What we did not want was a situation where the water would flow over the wall.
Because if that happens, we know we would have lost. We would have to start
from scratch again.”
So they dug out another side-channel, in case water rose
higher towards the top. The engineers were confident that their baby was safe –
it was upstream that chaos and desolation reigned. At least seven whole
villages disappeared under water, just like that – Gwamure, Mafandizvo, Chekai,
Tsviyo, Chikosi, Mashenjere and Jawa; they all went underwater. At least there
were no human casualties on the Tugwi side, but one man drowned in Mukosi as he
tried to rescue his belongings from the flood.

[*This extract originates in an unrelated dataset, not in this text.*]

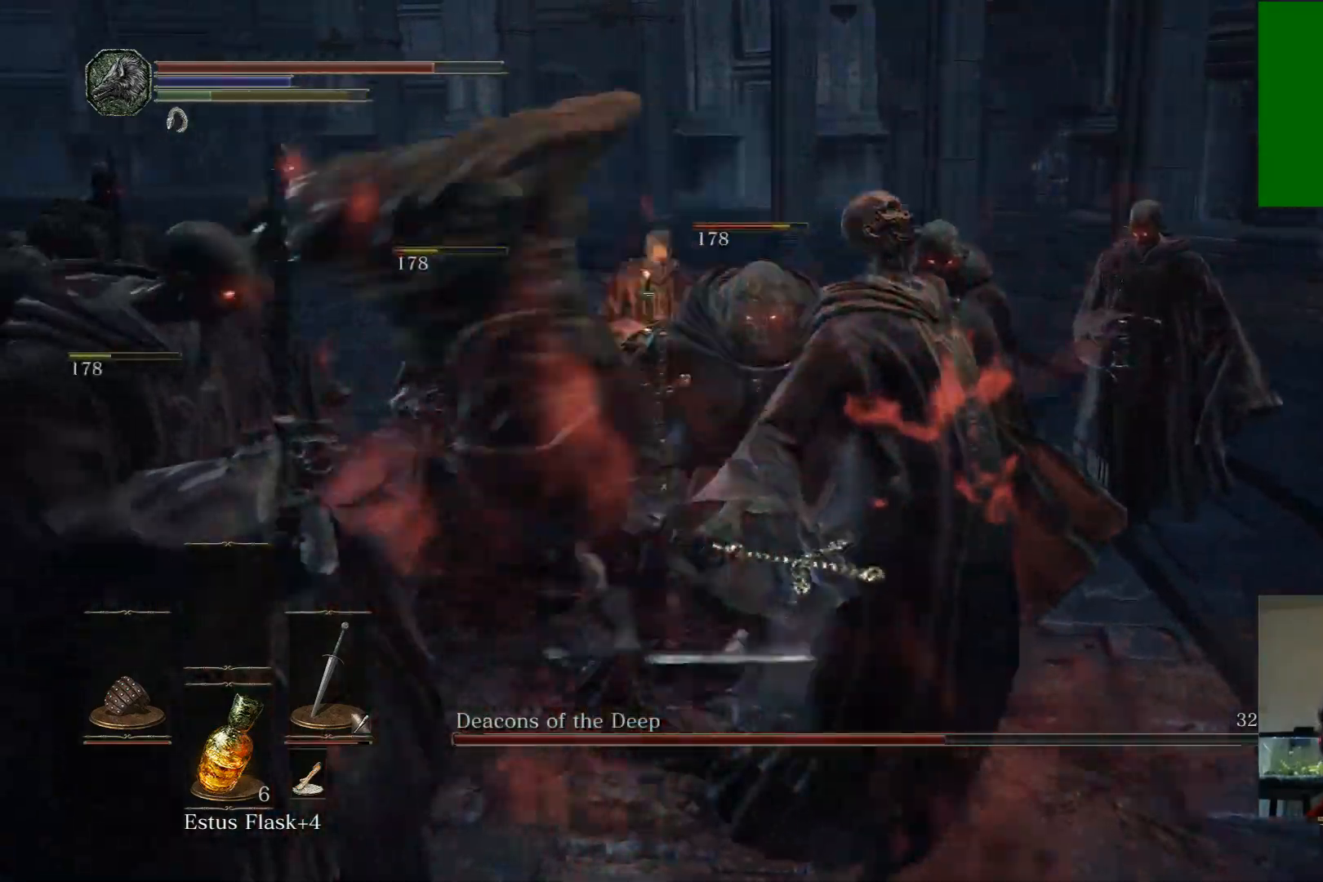
{"dt_ms": 500, "buttons": ["R1"], "left_stick": "up-left", "right_stick": "center", "events": [[133, "R1", "up"], [200, "left_stick", "up-left"], [233, "R1", "down"], [350, "R1", "up"], [450, "R1", "down"]]}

“All our planning has now gone haywire. People are being
marooned, and their houses are literally being drowned by the water which (at
the time) is getting into the dam at a rate of 560cubic metres per second. The water
level is rising all the time.”
So, instead of moving just the homesteads in the red zone,
who had already been compensated, government faced the immediate task of
transporting 4,000 families affected families at once to safety. That the
pathways to safety were muddy and slippery and impassable only worked to
complicate matters further. Helicopters and boats were called to rescue more
desperate situations, while tractors and scotch carts negotiated the slippery
roads as they moved people to the temporary shelters at Zunga Primary School,
Kushinga and Gunikuni. From there people would be ferried by lorries to
Chingwizi and Masangula (formerly part of the Nuanetsi Ranch), until permanent
places can be secured for them.
No doubt it has been one of the large-scale movements of
people in this country, so it is small wonder why it took its toll on some
shell-shocked villagers who never dreamed they could face such a muddy
situation in their lives. More than 10,000 school children would have to shelf
the educational privilege for the time being. And they had to spend some days
in the transit camps because the transport to ferry them to their new temporary
homes was scarce, and they were many. About
2,000 families had been moved at the time of going to press. Two thousand
more are still waiting.
“We have been here for two days and haven’t eaten anything
since morning,” said one woman, who perched pensively on her seat before a
fire, surrounded by empty clay pots, household utilities and thatching grass.